Le nihilisme (1)
Qu’est-ce donc que le nihilisme, les enfants ? Il y a quelques temps, quelqu’un de la classe est venu me chercher à la fin d’un cours pour me demander ce que cet étrange mot pouvait bien vouloir dire. La question, au demeurant fort concise, présente sans y paraître une complexité étonnante. Car sous le terme de nihilisme on entend beaucoup de synonymes et le mot semble signifier beaucoup d’idées différentes. Par nihilisme on peut entendre tout autant le comportement constant de négation, le refus, la révolte, la contestation du bien, du vrai, des canons de la beauté… Ou encore, il peut se résumer pour d’autres à la simple idée de la modernité, du scepticisme et du cynisme grecs, etc., etc.
La liste s’allonge encore si l’on écoute les commentateurs du mot au fil de l’histoire. Au XIXe siècle, par exemple, le nihilisme correspondait pour d’aucuns autant aux idées relativistes, égoïstes et individualistes ! On était nihiliste dès que l’on manifestait une propension trop grande pour l’argent ou la passion du matériel…

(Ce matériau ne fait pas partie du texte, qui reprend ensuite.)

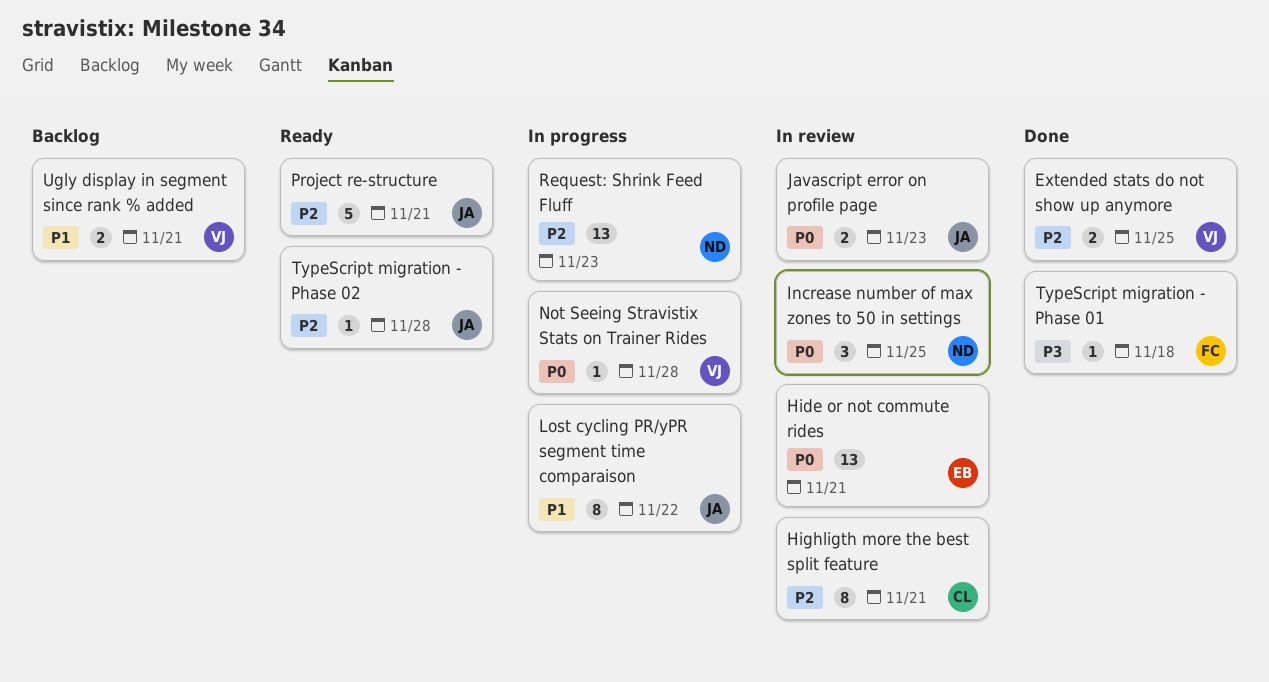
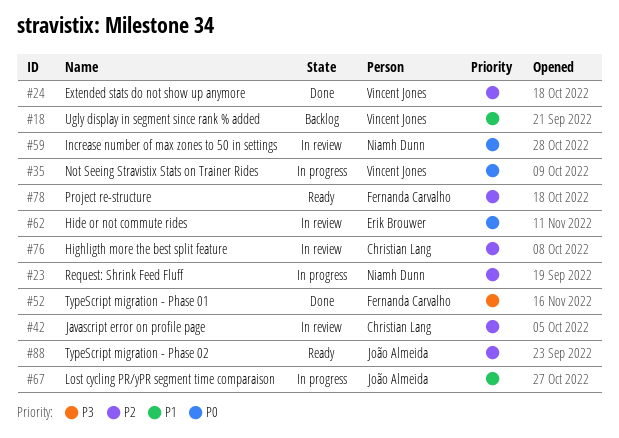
Javascript error on profile page, owner: João Almeida -> Christian Lang
Javascript error on profile page, priority: P0 -> P2
Project re-structure, owner: João Almeida -> Fernanda Carvalho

Plongeons-nous, par exemple, dans le très amusant dictionnaire des néologismes que le grand Louis Sébastien Mercier publia en 1801 et qui à l’entrée nihiliste ou rieniste écrivait : « qui ne croit en rien, qui ne s’intéresse à rien. » C’est fou comme cette définition vous correspond, mes mignons ! Regardez-vous, mes chéris, vous ne croyez pas dans les idées ni les efforts de M. Sarkozy, et cette obstination qui est la vôtre est réellement jugée comme regrettable pour un bon nombre de grandes personnes. Eh bien, je pourrais très bien dire de vous que vous n’êtes qu’une petite bande de tristes nihilistes, voyez-vous ? En d’autres mots, on l’aura compris, le mot nihilisme n’a pas véritablement de signification. Et comme le célèbre gros mot, on pourrait dire que l’on est toujours le nihiliste d’un autre. Mais c’est là une première réponse un peu facile, destinée au groupe A. Nous verrons, dans les prochaines leçons, si nous ne pourrons pas apporter à la question quelques autres nuances. A bientôt, mes chéris.